I reference this as a point of contrast between one fantasy vision of the circus and another, with Disney's 2019's dark and mechanical live-action "Dumbo" in between. "Ivan," directed by Thea Sharrock from a screenplay by Mike White, achieves a balance between hard reality and Disney dream in a way that past wildlife and circus fables could not because it must.
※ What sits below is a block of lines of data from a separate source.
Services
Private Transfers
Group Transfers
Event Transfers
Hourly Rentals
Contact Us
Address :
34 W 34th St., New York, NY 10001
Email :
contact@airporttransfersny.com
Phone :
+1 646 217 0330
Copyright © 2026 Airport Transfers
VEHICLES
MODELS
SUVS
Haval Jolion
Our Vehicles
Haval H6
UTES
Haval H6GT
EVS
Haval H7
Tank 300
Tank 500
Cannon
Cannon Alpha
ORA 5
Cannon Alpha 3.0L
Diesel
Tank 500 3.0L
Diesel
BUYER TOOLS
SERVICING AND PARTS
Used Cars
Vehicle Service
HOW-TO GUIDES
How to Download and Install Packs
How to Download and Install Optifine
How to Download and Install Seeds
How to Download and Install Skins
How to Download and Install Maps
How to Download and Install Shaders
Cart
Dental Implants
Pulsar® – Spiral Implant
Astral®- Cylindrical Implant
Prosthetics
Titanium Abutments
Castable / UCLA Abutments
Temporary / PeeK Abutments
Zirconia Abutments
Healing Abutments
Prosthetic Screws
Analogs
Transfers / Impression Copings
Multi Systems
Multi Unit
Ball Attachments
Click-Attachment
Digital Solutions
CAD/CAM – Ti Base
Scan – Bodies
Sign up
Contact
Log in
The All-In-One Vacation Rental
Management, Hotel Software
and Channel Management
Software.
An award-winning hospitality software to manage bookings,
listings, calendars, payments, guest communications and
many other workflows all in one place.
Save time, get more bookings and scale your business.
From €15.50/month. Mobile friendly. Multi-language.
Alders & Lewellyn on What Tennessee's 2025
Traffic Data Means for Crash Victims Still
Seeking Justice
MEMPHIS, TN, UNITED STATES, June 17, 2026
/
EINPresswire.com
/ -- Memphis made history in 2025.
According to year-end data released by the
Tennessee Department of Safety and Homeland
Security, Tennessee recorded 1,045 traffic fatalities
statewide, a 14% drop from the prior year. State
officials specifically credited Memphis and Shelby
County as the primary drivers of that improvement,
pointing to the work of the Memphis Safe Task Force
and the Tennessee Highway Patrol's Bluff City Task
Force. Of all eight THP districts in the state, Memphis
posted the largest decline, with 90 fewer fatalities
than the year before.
All of the studio's remakes have taken cues from the company's Disneynature documentaries, a subsidiary form partly in response to the BBC's highly successful nature unit and the overwhelming response to its crown jewel "Planet Earth" in 2006.

 

Given the surge in popularity for such documentaries in recent years, and with their conservation messaging growing more urgent, it follows that the messaging within Disney's fictional animal tales should probably harmonize with reality.

Hence – without spoiling it for anyone who hasn't seen the updated "Dumbo" yet – Dumbo can't simply find a happy ending by gaining respect while still remaining chained up in the circus, and – again, no spoilers – Ivan eventually comes to realize that maybe he's not meant to live in a glass-walled enclosure.

Deftly, too, "The One and Only Ivan" uses its main character to explore the impact of repressed trauma and handles themes of exploitation with nuance. Cranston's circus owner isn't subjected to a heel turn in front of our eyes, which is a wise move considering that he's basically presented at the outset as the equivalent of The Man with the Yellow Hat from "Curious George."

The actor plays Mack with a paternal warmth and treats his animal charges as friends and partners, which they appreciate until they don't. However, that awakening isn't due to a specific transgression on Mack's part as much as an awakening from an ignorant slumber. To Mack, his animals are both his buddies and his business. To Ivan, Mack is his parent and his friend who may be deceiving him.

And this tension steadily builds to a climax that either a lesson on self-liberation and the power of quiet gestures to change minds and move the masses, or a heart-melting moment that demonstrates the power any of us has to set forth a better vision of the world.

"The One and Only Ivan" stops short of swinging into full-blown "wokeness" territory; regardless of how a person filters its meaning, we're still talking about a movie that has Chaka Khan voicing a baseball-playing chicken. But anyone might appreciate the sly intelligence it flexes alongside its tearjerker machinery. Making people cry is par for the course with movies like this. Engaging the audience's minds and moral compass, as this film does, is a tougher act to pull off. The fact that this family film does both is worth applauding.

"The One and Only Ivan" is streaming on Disney +.